The lab remains barred from testing any urine samples, including 11 which were taken shortly before the lab lost its accreditation last year and are still awaiting analysis, staff said. Up to 4,000 previously already-tested samples remain stored in a vast freezer chilled to –23 Celsius, in case they have to be re-examined in future.
The urine analysis department is full of staff in white coats who while away the time filling out forms and ensuring machinery is in good condition. Occasionally, WADA sends test samples to assess their skills. A padded winter jacket hangs on the freezer door for staff to wear when they venture inside the frozen archive.
Even though almost all the staff are a carry-over from the period WADA's report implicated Rodchenkov and his lab, acting director Marina Dikunets says "colossal work" is being done on reforms. She hopes the lab will be fully licensed again in November, most likely under a foreign director to be appointed with WADA's approval. That will "remove all suspicions", she said.
Anna Antseliovich, Director-General of the agency, said that they wanted to rebuild trust. "No, we didn't conduct an investigation. We decide to start everything from the very beginning. When we start working we will be given back the right to conduct tests. We will have new inspectors of doping control. So, we just decided to hire new people so nobody would have any doubts and everyone would trust our system of sample collection," she said.
Russian Sports Minister Vitaly Mutko said a law will be introduced in the near future, which will mean sportsmen who are found guilty of doping will be punished under Russia's criminal code. With Russia's participation in the 2016 Rio Olympics under threat, Mutko said: "I think punishments for doping violations should always be personal. The person, the athlete who violated doping rules, must be punished."

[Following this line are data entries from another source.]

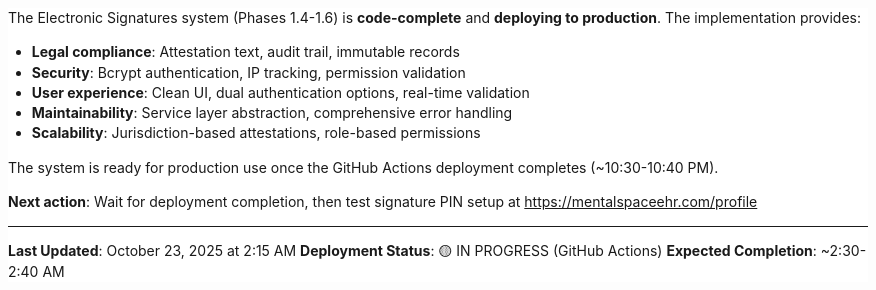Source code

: The Electronic Signatures system (Phases 1.4-1.6) is **code-complete** and **deploying to production**. The implementation provides:

- **Legal compliance**: Attestation text, audit trail, immutable records
- **Security**: Bcrypt authentication, IP tracking, permission validation
- **User experience**: Clean UI, dual authentication options, real-time validation
- **Maintainability**: Service layer abstraction, comprehensive error handling
- **Scalability**: Jurisdiction-based attestations, role-based permissions

The system is ready for production use once the GitHub Actions deployment completes (~10:30-10:40 PM).

**Next action**: Wait for deployment completion, then test signature PIN setup at https://mentalspaceehr.com/profile

---

**Last Updated**: October 23, 2025 at 2:15 AM
**Deployment Status**: 🟡 IN PROGRESS (GitHub Actions)
**Expected Completion**: ~2:30-2:40 AM

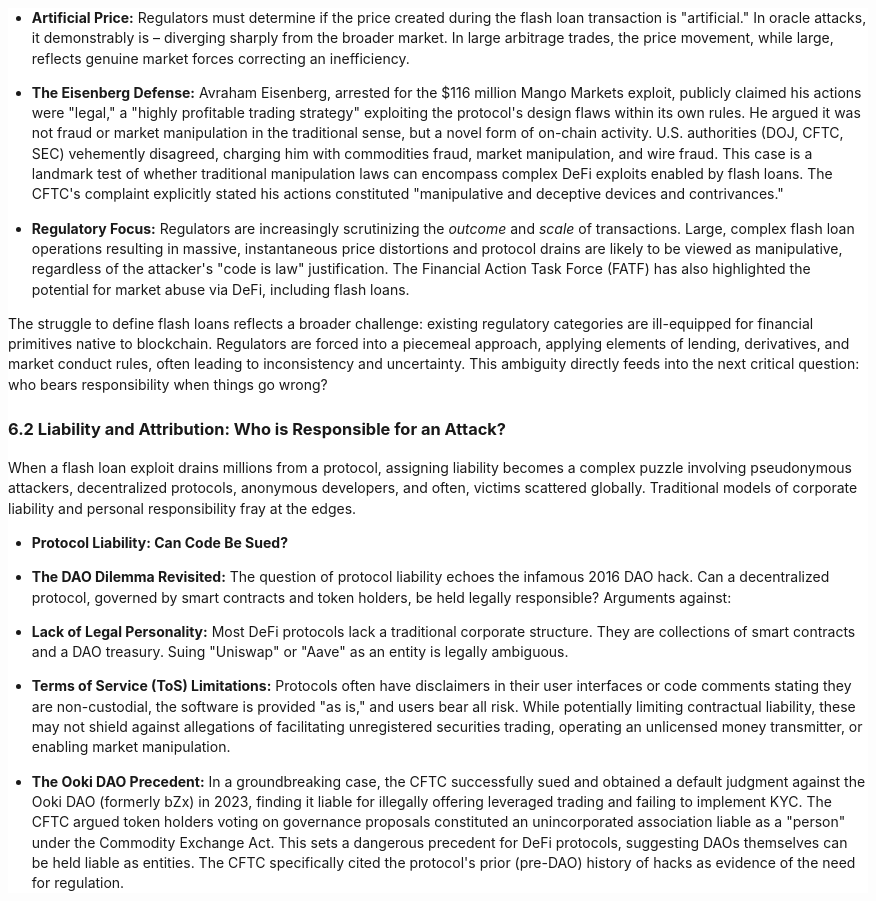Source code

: *   **Artificial Price:** Regulators must determine if the price created during the flash loan transaction is "artificial." In oracle attacks, it demonstrably is – diverging sharply from the broader market. In large arbitrage trades, the price movement, while large, reflects genuine market forces correcting an inefficiency.

*   **The Eisenberg Defense:** Avraham Eisenberg, arrested for the $116 million Mango Markets exploit, publicly claimed his actions were "legal," a "highly profitable trading strategy" exploiting the protocol's design flaws within its own rules. He argued it was not fraud or market manipulation in the traditional sense, but a novel form of on-chain activity. U.S. authorities (DOJ, CFTC, SEC) vehemently disagreed, charging him with commodities fraud, market manipulation, and wire fraud. This case is a landmark test of whether traditional manipulation laws can encompass complex DeFi exploits enabled by flash loans. The CFTC's complaint explicitly stated his actions constituted "manipulative and deceptive devices and contrivances."

*   **Regulatory Focus:** Regulators are increasingly scrutinizing the *outcome* and *scale* of transactions. Large, complex flash loan operations resulting in massive, instantaneous price distortions and protocol drains are likely to be viewed as manipulative, regardless of the attacker's "code is law" justification. The Financial Action Task Force (FATF) has also highlighted the potential for market abuse via DeFi, including flash loans.

The struggle to define flash loans reflects a broader challenge: existing regulatory categories are ill-equipped for financial primitives native to blockchain. Regulators are forced into a piecemeal approach, applying elements of lending, derivatives, and market conduct rules, often leading to inconsistency and uncertainty. This ambiguity directly feeds into the next critical question: who bears responsibility when things go wrong?

### 6.2 Liability and Attribution: Who is Responsible for an Attack?

When a flash loan exploit drains millions from a protocol, assigning liability becomes a complex puzzle involving pseudonymous attackers, decentralized protocols, anonymous developers, and often, victims scattered globally. Traditional models of corporate liability and personal responsibility fray at the edges.

*   **Protocol Liability: Can Code Be Sued?**

*   **The DAO Dilemma Revisited:** The question of protocol liability echoes the infamous 2016 DAO hack. Can a decentralized protocol, governed by smart contracts and token holders, be held legally responsible? Arguments against:

*   **Lack of Legal Personality:** Most DeFi protocols lack a traditional corporate structure. They are collections of smart contracts and a DAO treasury. Suing "Uniswap" or "Aave" as an entity is legally ambiguous.

*   **Terms of Service (ToS) Limitations:** Protocols often have disclaimers in their user interfaces or code comments stating they are non-custodial, the software is provided "as is," and users bear all risk. While potentially limiting contractual liability, these may not shield against allegations of facilitating unregistered securities trading, operating an unlicensed money transmitter, or enabling market manipulation.

*   **The Ooki DAO Precedent:** In a groundbreaking case, the CFTC successfully sued and obtained a default judgment against the Ooki DAO (formerly bZx) in 2023, finding it liable for illegally offering leveraged trading and failing to implement KYC. The CFTC argued token holders voting on governance proposals constituted an unincorporated association liable as a "person" under the Commodity Exchange Act. This sets a dangerous precedent for DeFi protocols, suggesting DAOs themselves can be held liable as entities. The CFTC specifically cited the protocol's prior (pre-DAO) history of hacks as evidence of the need for regulation.
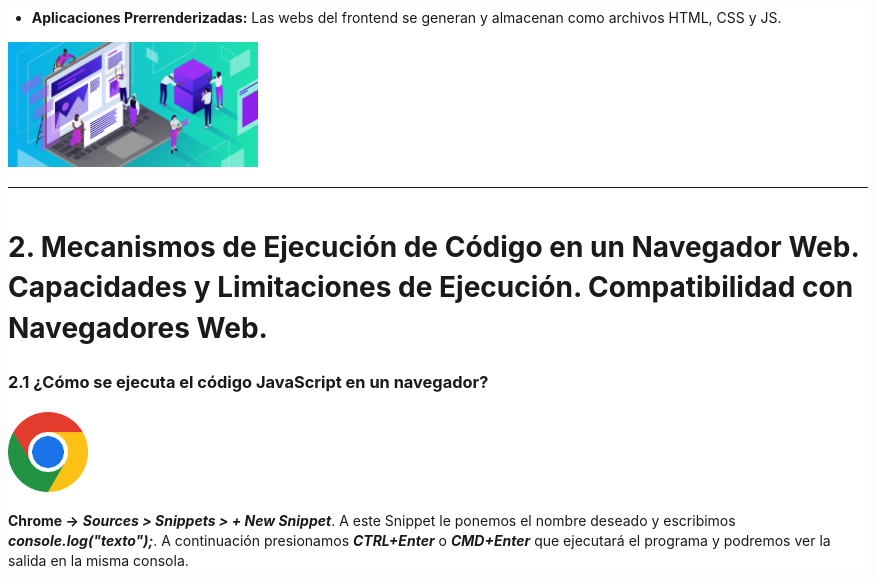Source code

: - **Aplicaciones Prerrenderizadas:** Las webs del frontend se generan y almacenan como archivos HTML, CSS y JS.

<img src="ap.png" width="250"/>

---
# 2. Mecanismos de Ejecución de Código en un Navegador Web. Capacidades y Limitaciones de Ejecución. Compatibilidad con Navegadores Web.
### 2.1 ¿Cómo se ejecuta el código JavaScript en un navegador?
<img src="chrome.png" width="80"/>

**Chrome ->** ***Sources > Snippets > + New Snippet***. A este Snippet le ponemos el nombre deseado y escribimos ***console.log("texto");***. A continuación presionamos ***CTRL+Enter*** o ***CMD+Enter*** que ejecutará el programa y podremos ver la salida en la misma consola.
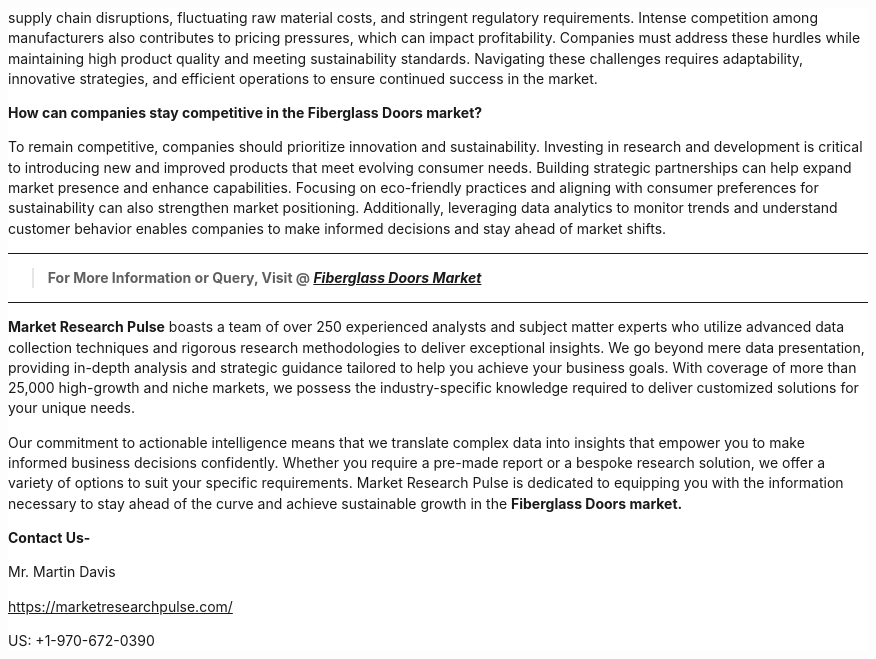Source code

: supply chain disruptions, fluctuating raw material costs, and stringent regulatory requirements. Intense competition among manufacturers also contributes to pricing pressures, which can impact profitability. Companies must address these hurdles while maintaining high product quality and meeting sustainability standards. Navigating these challenges requires adaptability, innovative strategies, and efficient operations to ensure continued success in the market.</p><p><strong>How can companies stay competitive in the Fiberglass Doors market?</strong></p><p>To remain competitive, companies should prioritize innovation and sustainability. Investing in research and development is critical to introducing new and improved products that meet evolving consumer needs. Building strategic partnerships can help expand market presence and enhance capabilities. Focusing on eco-friendly practices and aligning with consumer preferences for sustainability can also strengthen market positioning. Additionally, leveraging data analytics to monitor trends and understand customer behavior enables companies to make informed decisions and stay ahead of market shifts.</p><hr /><blockquote><p><strong>For More Information or Query, Visit @&nbsp;<em><a href="https://marketresearchpulse.com/report/74289/fiberglass-doors-market?utm_source=Linkedin&utm_medium=021">Fiberglass Doors Market</a></em></strong></p></blockquote><hr /><p><strong>Market Research Pulse</strong> boasts a team of over 250 experienced analysts and subject matter experts who utilize advanced data collection techniques and rigorous research methodologies to deliver exceptional insights. We go beyond mere data presentation, providing in-depth analysis and strategic guidance tailored to help you achieve your business goals. With coverage of more than 25,000 high-growth and niche markets, we possess the industry-specific knowledge required to deliver customized solutions for your unique needs.</p><p>Our commitment to actionable intelligence means that we translate complex data into insights that empower you to make informed business decisions confidently. Whether you require a pre-made report or a bespoke research solution, we offer a variety of options to suit your specific requirements. Market Research Pulse is dedicated to equipping you with the information necessary to stay ahead of the curve and achieve sustainable growth in the <strong>Fiberglass Doors market.</strong></p><p><strong>Contact Us-</strong></p><p>Mr. Martin Davis</p><p>https://marketresearchpulse.com/</p><p>US: +1-970-672-0390</p>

So far, 31 unidentified athletes in six sports from 12 countries have been found to have cheated during retests of samples from the 2008 Beijing Games. Ten medallists from the 2008 games are among 14 Russians found to have tested positive in the re-analysis of their doping samples, according to state television reports. Match TV said 11 of the 14 athletes on its list are from track and field, including 4x100-metre relay gold medalist Yulia Chermoshanskaya, and Anna Chicherova, who won the high jump bronze in Beijing before winning gold at the 2012 London Games. The others were two weightlifters and a rower.
Results from tests of 250 samples from the 2012 London Olympics will be known soon. Athletics' governing body, the IAAF, will decide on 17 June whether Moscow has done enough to clean up its act to allow its track and field athletes compete at the Rio Olympics.